■ **TASK DESCRIPTION**
Reproduce, character for character, the part of the material that opens with the line containing "3.15 | 508.77 |" and closes with the line containing "174.25 | 5.37 |". Include both of those lines.

######

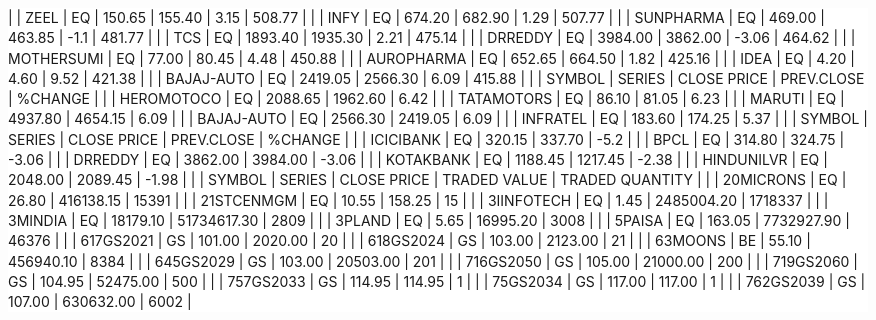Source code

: |  | ZEEL | EQ | 150.65 | 155.40 | 3.15 | 508.77 |
|  | INFY | EQ | 674.20 | 682.90 | 1.29 | 507.77 |
|  | SUNPHARMA | EQ | 469.00 | 463.85 | -1.1 | 481.77 |
|  | TCS | EQ | 1893.40 | 1935.30 | 2.21 | 475.14 |
|  | DRREDDY | EQ | 3984.00 | 3862.00 | -3.06 | 464.62 |
|  | MOTHERSUMI | EQ | 77.00 | 80.45 | 4.48 | 450.88 |
|  | AUROPHARMA | EQ | 652.65 | 664.50 | 1.82 | 425.16 |
|  | IDEA | EQ | 4.20 | 4.60 | 9.52 | 421.38 |
|  | BAJAJ-AUTO | EQ | 2419.05 | 2566.30 | 6.09 | 415.88 |
|  | SYMBOL | SERIES | CLOSE PRICE | PREV.CLOSE | %CHANGE |
|  | HEROMOTOCO | EQ | 2088.65 | 1962.60 | 6.42 |
|  | TATAMOTORS | EQ | 86.10 | 81.05 | 6.23 |
|  | MARUTI | EQ | 4937.80 | 4654.15 | 6.09 |
|  | BAJAJ-AUTO | EQ | 2566.30 | 2419.05 | 6.09 |
|  | INFRATEL | EQ | 183.60 | 174.25 | 5.37 |
|  | SYMBOL | SERIES | CLOSE PRICE | PREV.CLOSE | %CHANGE |
|  | ICICIBANK | EQ | 320.15 | 337.70 | -5.2 |
|  | BPCL | EQ | 314.80 | 324.75 | -3.06 |
|  | DRREDDY | EQ | 3862.00 | 3984.00 | -3.06 |
|  | KOTAKBANK | EQ | 1188.45 | 1217.45 | -2.38 |
|  | HINDUNILVR | EQ | 2048.00 | 2089.45 | -1.98 |
|  | SYMBOL | SERIES | CLOSE PRICE | TRADED VALUE | TRADED QUANTITY |
|  | 20MICRONS | EQ | 26.80 | 416138.15 | 15391 |
|  | 21STCENMGM | EQ | 10.55 | 158.25 | 15 |
|  | 3IINFOTECH | EQ | 1.45 | 2485004.20 | 1718337 |
|  | 3MINDIA | EQ | 18179.10 | 51734617.30 | 2809 |
|  | 3PLAND | EQ | 5.65 | 16995.20 | 3008 |
|  | 5PAISA | EQ | 163.05 | 7732927.90 | 46376 |
|  | 617GS2021 | GS | 101.00 | 2020.00 | 20 |
|  | 618GS2024 | GS | 103.00 | 2123.00 | 21 |
|  | 63MOONS | BE | 55.10 | 456940.10 | 8384 |
|  | 645GS2029 | GS | 103.00 | 20503.00 | 201 |
|  | 716GS2050 | GS | 105.00 | 21000.00 | 200 |
|  | 719GS2060 | GS | 104.95 | 52475.00 | 500 |
|  | 757GS2033 | GS | 114.95 | 114.95 | 1 |
|  | 75GS2034 | GS | 117.00 | 117.00 | 1 |
|  | 762GS2039 | GS | 107.00 | 630632.00 | 6002 |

######

■ **RESULT**
: |  | ZEEL | EQ | 150.65 | 155.40 | 3.15 | 508.77 |
|  | INFY | EQ | 674.20 | 682.90 | 1.29 | 507.77 |
|  | SUNPHARMA | EQ | 469.00 | 463.85 | -1.1 | 481.77 |
|  | TCS | EQ | 1893.40 | 1935.30 | 2.21 | 475.14 |
|  | DRREDDY | EQ | 3984.00 | 3862.00 | -3.06 | 464.62 |
|  | MOTHERSUMI | EQ | 77.00 | 80.45 | 4.48 | 450.88 |
|  | AUROPHARMA | EQ | 652.65 | 664.50 | 1.82 | 425.16 |
|  | IDEA | EQ | 4.20 | 4.60 | 9.52 | 421.38 |
|  | BAJAJ-AUTO | EQ | 2419.05 | 2566.30 | 6.09 | 415.88 |
|  | SYMBOL | SERIES | CLOSE PRICE | PREV.CLOSE | %CHANGE |
|  | HEROMOTOCO | EQ | 2088.65 | 1962.60 | 6.42 |
|  | TATAMOTORS | EQ | 86.10 | 81.05 | 6.23 |
|  | MARUTI | EQ | 4937.80 | 4654.15 | 6.09 |
|  | BAJAJ-AUTO | EQ | 2566.30 | 2419.05 | 6.09 |
|  | INFRATEL | EQ | 183.60 | 174.25 | 5.37 |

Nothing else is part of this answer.